A creative brief is a document that sets the stage for the entire production process. Upon completion, it is distributed to key stakeholders and utilized as the source of truth for developing creative assets, including the project’s goals, requirements, critical messaging, target audience demographics, timeframes, and other information.
The Importance of a Creative Brief
The need for creative briefs will be evident to anyone who has attempted a long trip without a map or a GPS. Still, the following are the main takeaways:
● If a creative project is not adequately recorded and tracked, it is susceptible to scope creep.’ This is especially true when there are several stakeholders engaged.
● The creative brief is intended to address this issue and guarantee that all parties involved are on the same page on the project’s aims and approach before any actual production work begins.
The bottom line is quite simple – a creative brief is one of the foundations of the product design process. Without it, it will be like building a house without its foundation.
Using a creative brief, you can guide the creative process while also providing all stakeholders with a centralized location from which to follow progress and deliverables throughout the product development process. A well-written creative brief will save everyone time because all components are agreed upon ahead of time — there will be no need for disagreements. Deliverables are out the door faster when there is a well-established approval workflow inside the creative brief to follow.
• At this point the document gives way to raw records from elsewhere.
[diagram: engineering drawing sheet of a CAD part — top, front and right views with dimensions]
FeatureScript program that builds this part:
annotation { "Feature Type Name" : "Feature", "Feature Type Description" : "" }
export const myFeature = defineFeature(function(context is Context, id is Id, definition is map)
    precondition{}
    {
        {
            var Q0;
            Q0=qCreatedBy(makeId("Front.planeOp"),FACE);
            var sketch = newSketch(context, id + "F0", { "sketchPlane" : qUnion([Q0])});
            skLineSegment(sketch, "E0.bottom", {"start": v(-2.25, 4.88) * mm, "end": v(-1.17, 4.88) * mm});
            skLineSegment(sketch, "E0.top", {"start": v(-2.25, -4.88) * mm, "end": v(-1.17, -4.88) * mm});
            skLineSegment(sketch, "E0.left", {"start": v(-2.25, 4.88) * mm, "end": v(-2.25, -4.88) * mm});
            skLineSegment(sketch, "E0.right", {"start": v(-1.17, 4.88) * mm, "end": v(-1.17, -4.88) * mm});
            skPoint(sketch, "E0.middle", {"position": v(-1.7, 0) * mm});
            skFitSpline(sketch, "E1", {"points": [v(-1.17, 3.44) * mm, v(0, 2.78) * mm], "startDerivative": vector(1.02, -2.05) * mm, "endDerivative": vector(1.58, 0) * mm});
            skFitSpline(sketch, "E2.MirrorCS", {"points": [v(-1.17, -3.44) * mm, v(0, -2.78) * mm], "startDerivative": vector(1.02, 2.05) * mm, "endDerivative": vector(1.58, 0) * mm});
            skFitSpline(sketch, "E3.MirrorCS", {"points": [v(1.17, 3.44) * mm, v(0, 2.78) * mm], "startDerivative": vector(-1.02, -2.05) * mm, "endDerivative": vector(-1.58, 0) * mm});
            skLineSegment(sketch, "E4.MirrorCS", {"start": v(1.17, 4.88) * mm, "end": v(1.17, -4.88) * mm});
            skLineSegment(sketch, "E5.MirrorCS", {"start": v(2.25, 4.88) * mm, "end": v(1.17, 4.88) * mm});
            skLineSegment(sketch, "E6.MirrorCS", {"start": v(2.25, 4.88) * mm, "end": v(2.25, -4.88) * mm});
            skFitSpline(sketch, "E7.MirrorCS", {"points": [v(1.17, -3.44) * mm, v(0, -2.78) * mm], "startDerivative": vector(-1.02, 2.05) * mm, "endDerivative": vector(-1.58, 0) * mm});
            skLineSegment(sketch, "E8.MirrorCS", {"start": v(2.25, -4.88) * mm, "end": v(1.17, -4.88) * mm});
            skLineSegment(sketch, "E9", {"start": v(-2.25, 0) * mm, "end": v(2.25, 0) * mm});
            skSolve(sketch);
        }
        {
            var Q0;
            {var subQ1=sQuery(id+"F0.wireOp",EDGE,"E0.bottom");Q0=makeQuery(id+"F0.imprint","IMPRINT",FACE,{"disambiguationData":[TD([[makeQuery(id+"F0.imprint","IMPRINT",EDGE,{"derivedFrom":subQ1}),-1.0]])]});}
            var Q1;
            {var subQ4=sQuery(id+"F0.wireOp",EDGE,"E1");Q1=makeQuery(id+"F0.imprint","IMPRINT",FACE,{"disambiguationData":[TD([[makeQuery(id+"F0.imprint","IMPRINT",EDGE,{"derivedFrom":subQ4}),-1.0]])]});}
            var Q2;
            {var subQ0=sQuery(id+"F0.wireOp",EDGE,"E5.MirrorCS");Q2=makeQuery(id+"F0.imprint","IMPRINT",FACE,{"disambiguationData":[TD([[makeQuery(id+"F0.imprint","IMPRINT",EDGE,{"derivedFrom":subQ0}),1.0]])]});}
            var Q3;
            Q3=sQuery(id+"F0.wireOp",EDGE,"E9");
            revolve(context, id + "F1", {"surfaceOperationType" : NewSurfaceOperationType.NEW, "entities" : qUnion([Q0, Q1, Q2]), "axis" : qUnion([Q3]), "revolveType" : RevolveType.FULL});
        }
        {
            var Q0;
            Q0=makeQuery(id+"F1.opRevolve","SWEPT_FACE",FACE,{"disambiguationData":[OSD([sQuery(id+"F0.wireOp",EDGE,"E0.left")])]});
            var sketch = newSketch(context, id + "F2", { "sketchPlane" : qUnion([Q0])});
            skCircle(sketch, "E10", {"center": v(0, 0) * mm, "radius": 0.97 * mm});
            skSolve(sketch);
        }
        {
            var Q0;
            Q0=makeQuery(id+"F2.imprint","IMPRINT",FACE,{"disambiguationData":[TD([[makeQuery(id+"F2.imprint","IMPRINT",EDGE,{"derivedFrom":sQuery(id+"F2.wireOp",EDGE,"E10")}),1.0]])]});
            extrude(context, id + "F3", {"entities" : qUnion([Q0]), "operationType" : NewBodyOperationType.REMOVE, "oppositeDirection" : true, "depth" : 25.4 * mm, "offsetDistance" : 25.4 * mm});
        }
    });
Everyone is responsible for the portions of the brief that they have been assigned, making it easy to identify areas of the brief that may require attention.
How to Write a Creative Brief
A clear, understandable message is the number one factor in a well-written and efficient brief. Keep your writing simple, straightforward, and make sure that everybody who participates in the project can fully understand it.
Creative briefs are constructed differently from team to team. However, there are crucial elements that are common to all of them:
● The history of the project. What is the purpose of producing this product/creative? What is the situation?
● Stakeholders. Who will be involved in the creation of this piece of artwork? Who will be the final sign-off approver, and when will they do so?
● Goals and objectives are set forth. What should the end outcome of this project be, and what are the deliverables, are the following questions:
● Timescales. How long do you think it should take to complete the final creative? Will there be significant turning points along the way?
● The intended audience. Who are we trying to reach, or what are we trying to accomplish by creating this piece of work?
Finally, it’s important to remember that the primary audience of the creative brief is probably going to be your product team. For that reason, it will be wise to make the creative brief understandable and clear for a designer or developer.